Yes, you are correct. And it makes this valuation meaningless. And to a degree it means the true "independence" of RE is somewhat mitigated.
I personally didn't get to read the AFR article and how detailed it was. All I know is what is quoted on here about PXUPA converting into 40% of the new PPX. Which, assuming it is all scrip, is a totally unacceptable offer.
But the devil is in the detail. it may have been part of a recapitalisation. Maybe they would do a 1:1 rights issue first. Shares on issue rises from 600mil to 1.2bil. Then you get 40% of the new company which would be 800mil shares. And we don't know if the 40% is pure rumor or reliable.

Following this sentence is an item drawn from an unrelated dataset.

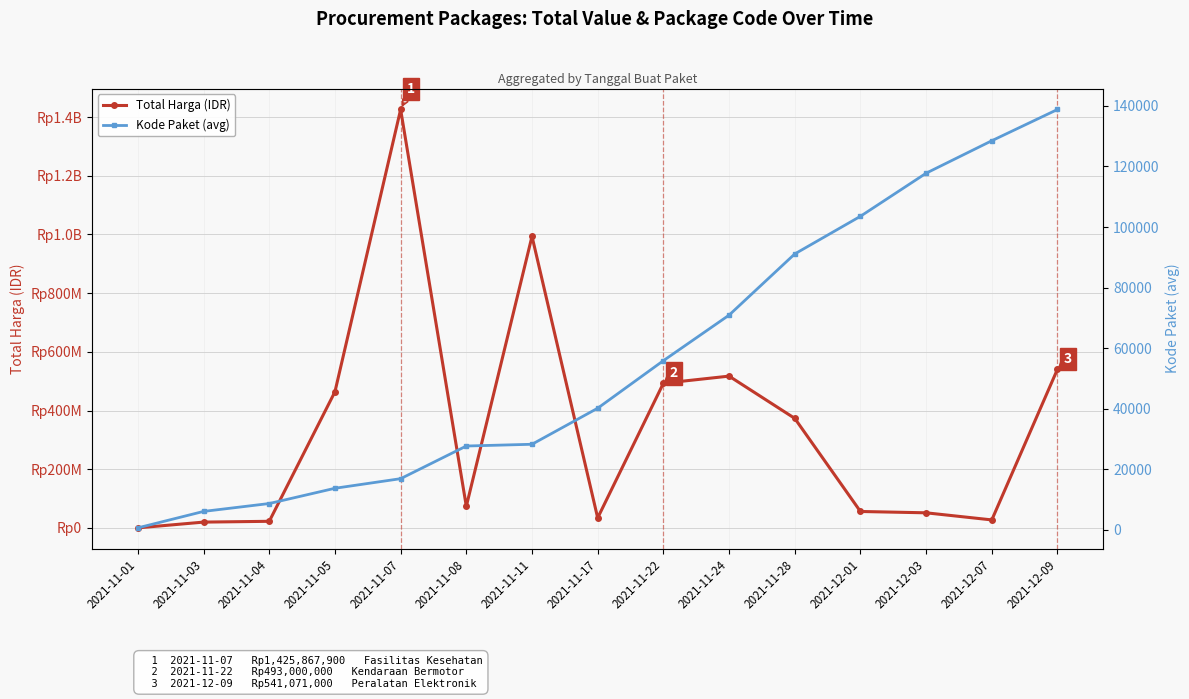

What is the value of the Total Harga (IDR) point at the 12th from the left?

56152800.0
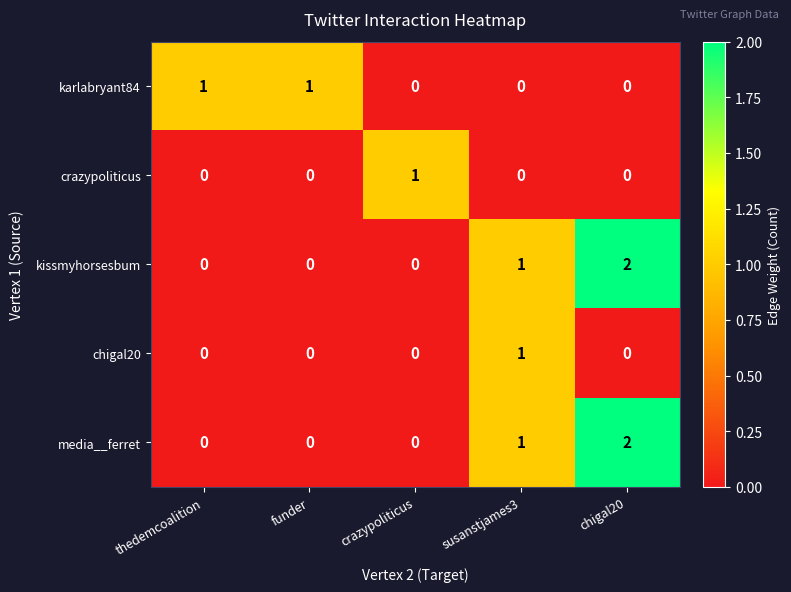

How many chigal20 values are between 0 and 1?

5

Coastal will be willing to negotiate imo. The bottom line is nobody can liquidate their holding now or anytime in the next few years at anything more than market value. And market value is not an option. Anyone that wants cash now would settle for a reasonable offer.
Ideally their would be a cash component but the european bankers wont allow it and they have veto rights. I'd be over the moon with $60scrip. Basically a 10bagger for me. But obviously their are others that need much more. Others who just want out. Anyone needing a steady income stream.
Negative publicity can hurt. So I think the offer will be better than most are talking about and AFR might be off the mark.
But I fully recognise what some PPX holders have said. Cleaning up the balance sheet (in absence of a take over) is futile if you cant become profitable. So goal one is still profitability and sustainability. And that should be the goal of PXUPA too, as it is increasingly likely that PXUPA will become PPX.